**TASK PROMPT:**
Where the records below reach the line containing "LOVE SOFTWARE", start transcribing, and end with the line containing "Software Download Deals", exactly and with nothing else added.

Page-level text extractions:
────────────────────

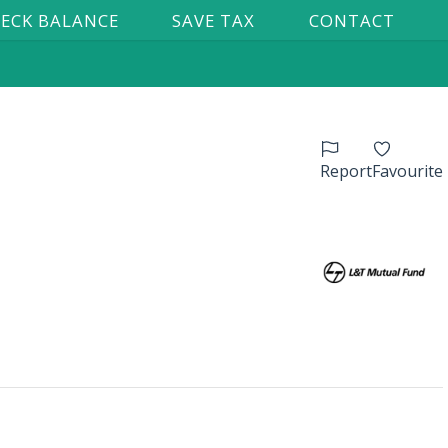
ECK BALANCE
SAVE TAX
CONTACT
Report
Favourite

────────────────────

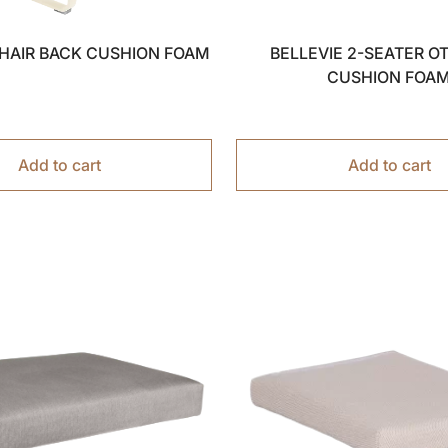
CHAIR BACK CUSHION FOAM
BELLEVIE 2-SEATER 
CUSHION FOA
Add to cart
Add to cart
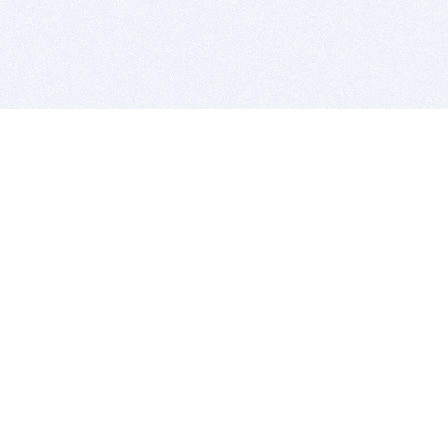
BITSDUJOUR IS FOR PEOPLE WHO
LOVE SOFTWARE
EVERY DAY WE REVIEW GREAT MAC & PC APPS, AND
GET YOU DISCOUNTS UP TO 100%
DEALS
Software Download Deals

────────────────────

**SOLUTION TO THIS PROBLEM:**
LOVE SOFTWARE
EVERY DAY WE REVIEW GREAT MAC & PC APPS, AND
GET YOU DISCOUNTS UP TO 100%
DEALS
Software Download Deals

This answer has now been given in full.